MAX BOOT REPORTS FROM IRAQ:

Every U.S. officer I talked to said that the 150,000 soldiers we have in Iraq now are sufficient. What’s required is not more troops, they said, but better policing methods. Both the 101st Airborne and the Marines are disdainful of some of the heavy-handed tactics, such as large-scale “cordon and search” operations, employed by Army units in Baghdad and the surrounding areas. They argue that the focus should be on getting better intelligence and training Iraqi security forces to police their own country. That process is now underway, but it will take time to create a new army and police force.

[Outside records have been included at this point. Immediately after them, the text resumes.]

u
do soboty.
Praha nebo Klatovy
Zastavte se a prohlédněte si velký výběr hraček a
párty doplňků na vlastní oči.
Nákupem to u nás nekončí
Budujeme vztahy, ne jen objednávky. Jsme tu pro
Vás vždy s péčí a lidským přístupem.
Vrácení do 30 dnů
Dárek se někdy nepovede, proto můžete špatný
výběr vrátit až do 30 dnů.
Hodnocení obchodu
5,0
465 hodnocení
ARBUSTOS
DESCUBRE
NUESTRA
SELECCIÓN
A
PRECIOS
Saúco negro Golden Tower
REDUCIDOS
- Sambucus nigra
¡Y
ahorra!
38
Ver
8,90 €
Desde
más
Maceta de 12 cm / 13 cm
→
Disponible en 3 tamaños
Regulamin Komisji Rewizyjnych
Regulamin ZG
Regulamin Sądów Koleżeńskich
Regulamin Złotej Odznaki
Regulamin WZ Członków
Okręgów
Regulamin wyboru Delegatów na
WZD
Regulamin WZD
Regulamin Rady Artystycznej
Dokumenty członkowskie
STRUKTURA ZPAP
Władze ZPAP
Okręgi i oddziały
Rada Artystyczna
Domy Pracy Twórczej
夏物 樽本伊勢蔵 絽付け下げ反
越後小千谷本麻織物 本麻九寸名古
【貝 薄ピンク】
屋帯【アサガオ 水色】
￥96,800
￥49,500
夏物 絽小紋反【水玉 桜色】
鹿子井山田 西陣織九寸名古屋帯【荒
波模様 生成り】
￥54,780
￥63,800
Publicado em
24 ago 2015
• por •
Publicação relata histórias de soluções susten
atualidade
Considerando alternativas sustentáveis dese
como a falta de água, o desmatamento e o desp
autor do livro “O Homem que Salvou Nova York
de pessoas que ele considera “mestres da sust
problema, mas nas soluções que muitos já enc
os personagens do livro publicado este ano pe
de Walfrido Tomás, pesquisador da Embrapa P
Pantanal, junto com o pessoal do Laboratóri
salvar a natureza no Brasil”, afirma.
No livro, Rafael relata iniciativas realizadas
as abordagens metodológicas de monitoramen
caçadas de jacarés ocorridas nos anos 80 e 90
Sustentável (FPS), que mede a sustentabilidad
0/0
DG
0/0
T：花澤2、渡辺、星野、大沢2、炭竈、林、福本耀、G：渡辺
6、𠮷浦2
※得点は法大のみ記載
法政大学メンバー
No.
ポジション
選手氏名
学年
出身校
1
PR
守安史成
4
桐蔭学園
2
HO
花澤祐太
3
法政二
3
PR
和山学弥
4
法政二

The biggest problem I saw in Iraq was not with the U.S. military but with the civilian arm of the occupation — the Coalition Provisional Authority run by L. Paul Bremer III. One well-intentioned CPA project, to hire agricultural laborers to clear canals, caused a riot in the southern city of Diwaniyah when the ditch diggers weren’t paid for three weeks. More often, the CPA is guilty of sins of omission. Its television station, the Iraqi Media Network, is not received in the north, thus ceding the information war to anti-American satellite channels like Al Jazeera.

The problem is that the CPA lacks both personnel and money. In the north, the 101st Airborne deploys 21,000 soldiers; the CPA has no more than a couple dozen employees there. And what few people the CPA has don’t last long. Bernard Kerik, the former New York City police chief, arrived in Iraq at the beginning of the summer to run the Justice Ministry, and already he’s going home.

Instead of sending more troops, the administration needs to beef up the CPA and decentralize its operations. Congress needs to provide more funding because, as Maj. Gen. David Petraeus, commander of the 101st Airborne, told me, “Money is ammunition.” But neither the CPA’s woes nor the well-publicized terror attacks should distract us from the substantial progress that’s been made in the four months since the war ended. As long as we keep our nerve, we will prevail.